Last week, I walked by an Atlanta Chick-fil-A crowded with customers. While some may have been regulars, others were likely there to show support for the socially conservative views of the restaurant chain’s founder. Good for them!
Though I vigorously disagree with Truett Cathy and his son Dan, who have contributed heavily to anti-gay causes, they have every right to their beliefs and to back them with their money. If they want to entangle their privately held company in controversy, they go forth in a great American tradition of free speech and free association.
For my part, I hold with the other side — those social progressives who have chosen not to do business with Chick-fil-A. The boycott, too, has a long and honorable place in the American civic tradition.
The Chick-fil-A showdown was sparked earlier this summer when Dan, the company’s president and chief operating officer, was interviewed on a conservative radio talk show.

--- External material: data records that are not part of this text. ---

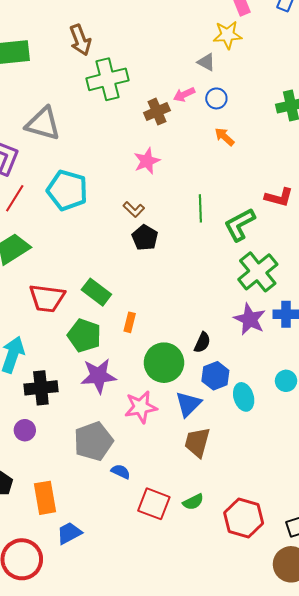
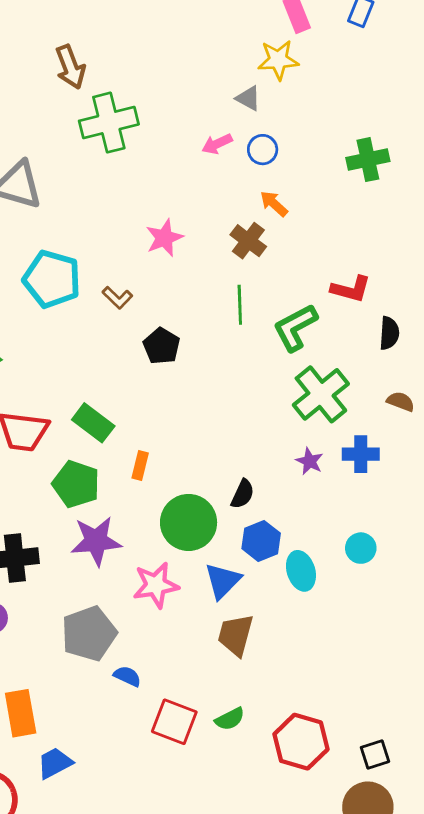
brown cross: (157, 112) -> (248, 241), moved, turned -30
brown L-shape: (134, 209) -> (117, 298), moved
purple star: (250, 319) -> (310, 461), size x0.6

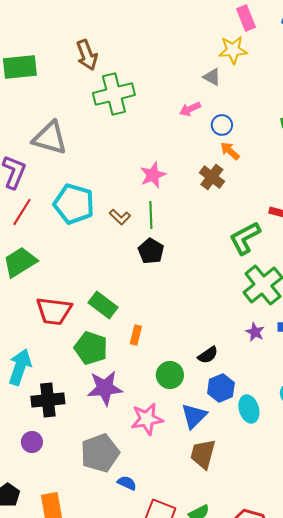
blue circle: (263, 150) -> (222, 125), moved
green line: (240, 305) -> (151, 215), moved
black semicircle: (243, 494) -> (208, 355), turned 30
green circle: (189, 522) -> (170, 375), size x0.7

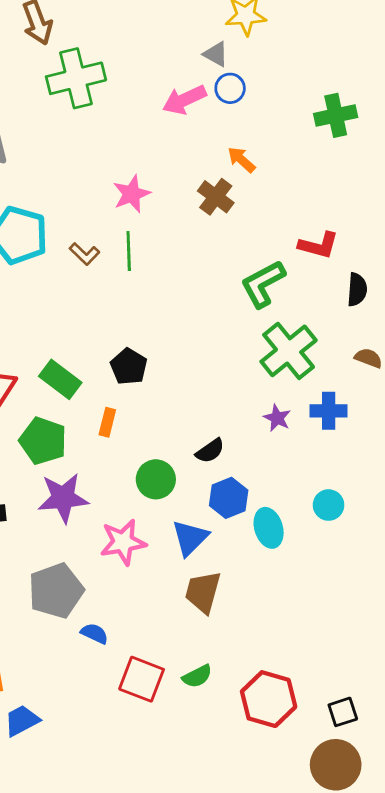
pink arrow: (190, 109) -> (184, 100), size x1.4
blue circle: (222, 125) -> (230, 88), moved
black pentagon: (151, 251) -> (129, 367), moved

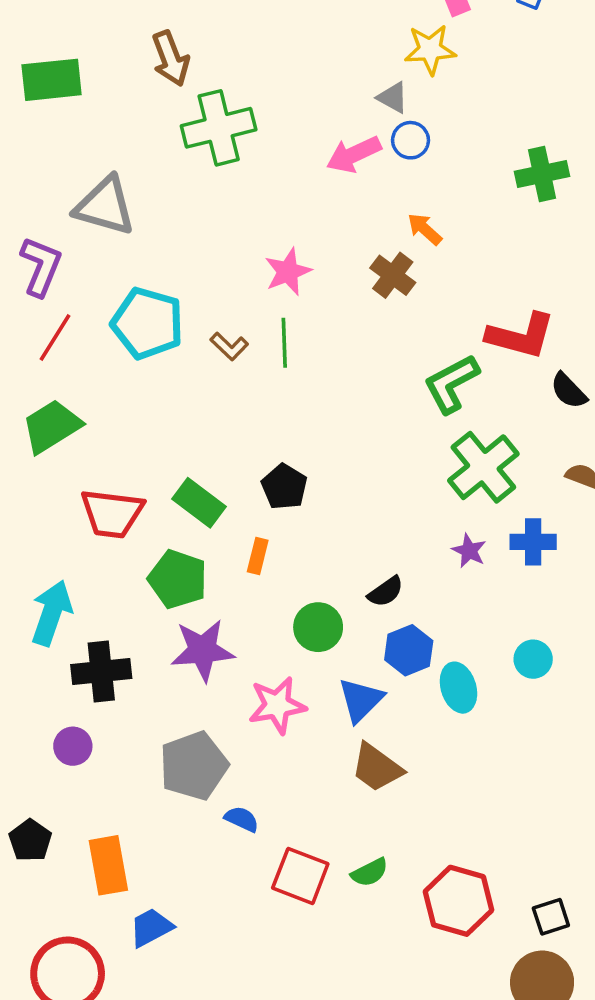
red L-shape: (319, 245) -> (521, 336), size x1.4
black semicircle: (357, 290) -> (569, 391), turned 132
brown trapezoid: (203, 592) -> (377, 768), turned -69

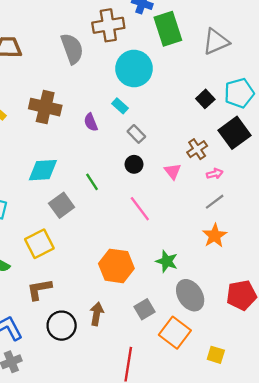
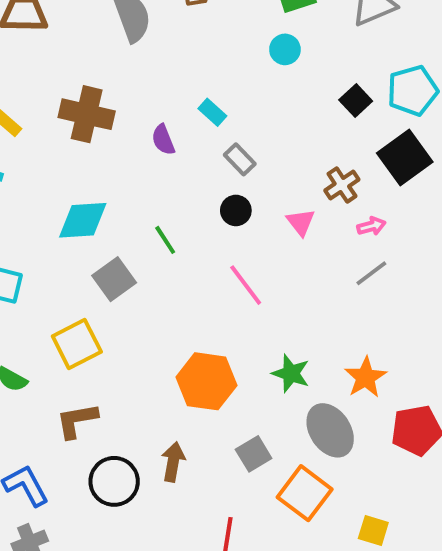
cyan circle: (134, 69) -> (285, 49), moved, size x0.5
orange star: (215, 236) -> (365, 377), moved

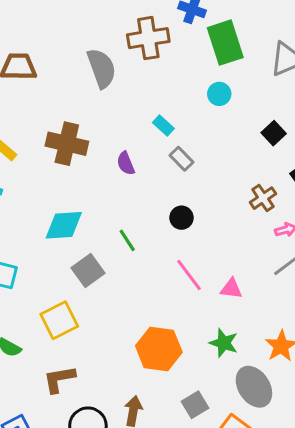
cyan rectangle: (212, 112) -> (163, 126), moved
gray rectangle: (240, 159) -> (182, 159), moved
pink triangle: (301, 222) -> (231, 289), moved, turned -45

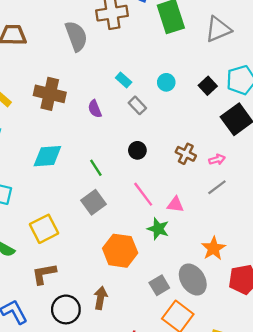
cyan circle: (219, 94) -> (166, 82), moved
brown cross: (263, 198) -> (186, 154), moved, turned -30
gray square: (88, 270) -> (94, 202), moved
green star: (224, 343) -> (158, 229), moved
gray square: (195, 405) -> (159, 285), moved

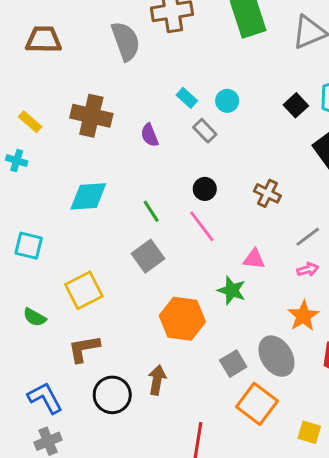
cyan circle: (166, 82) -> (227, 101), moved
pink arrow: (217, 160) -> (308, 270), moved
pink line: (143, 194) -> (202, 226), moved

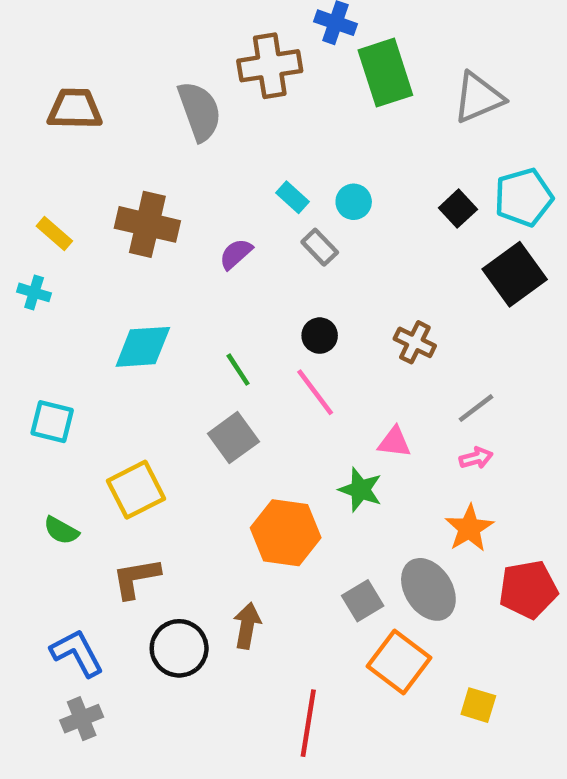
purple semicircle: (150, 135) -> (236, 254), turned 70

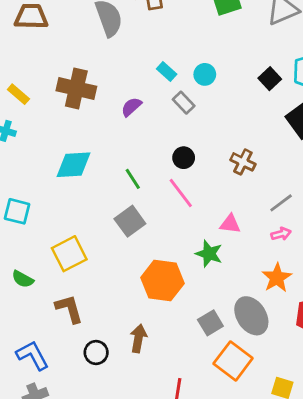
brown L-shape: (136, 578) -> (69, 309), turned 84
black circle: (179, 648) -> (96, 353), size x0.7

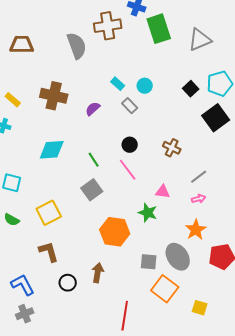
green semicircle: (23, 279) -> (12, 220), moved
gray square: (210, 323) -> (149, 262), turned 36

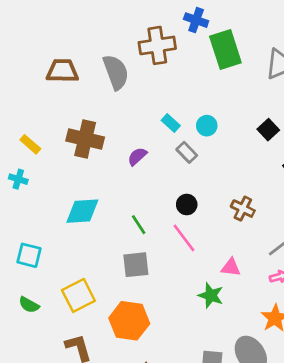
brown trapezoid: (22, 45) -> (62, 71), moved
gray square: (92, 190) -> (136, 265), turned 30
orange hexagon: (115, 232) -> (129, 321), moved

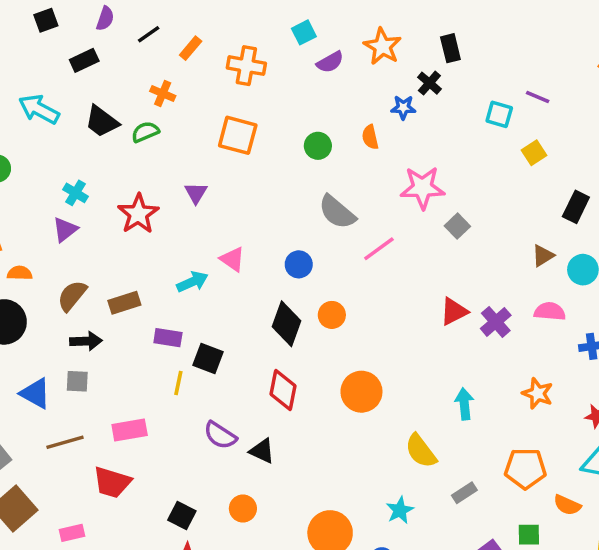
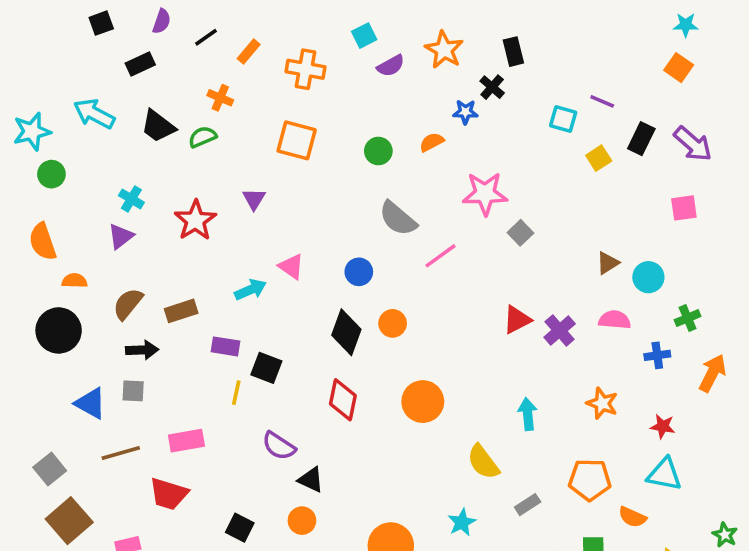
orange semicircle: (370, 137) -> (432, 142), turned 75
black rectangle: (576, 207) -> (641, 139), moved
black triangle: (262, 451) -> (311, 480), moved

His comments, though inflammatory, were not unusual among ultra-conservative Christians, who confuse homophobia with piety.
“I think we are inviting God’s judgment on our nation when we shake our fist at Him and say, ‘We know better than you as to what constitutes a marriage.’ I pray God’s mercy on our generation that has such a prideful, arrogant attitude to think that we have the audacity to define what marriage is about,” he said.
The Cathys have long contributed to organizations that oppose full equality for gays and lesbians, including same-sex marriage, and this isn’t the first time their activism has brought sharp criticism. Liberal college students have been fighting campus Chick-fil-A locations for the past year.
But this time, the reproach from gay-rights supporters caught the attention of former Republican presidential candidate Mike Huckabee, a conservative Christian himself. Now a radio talk show host, he declared last Wednesday “Chick-fil-A Appreciation Day.” The battle was joined.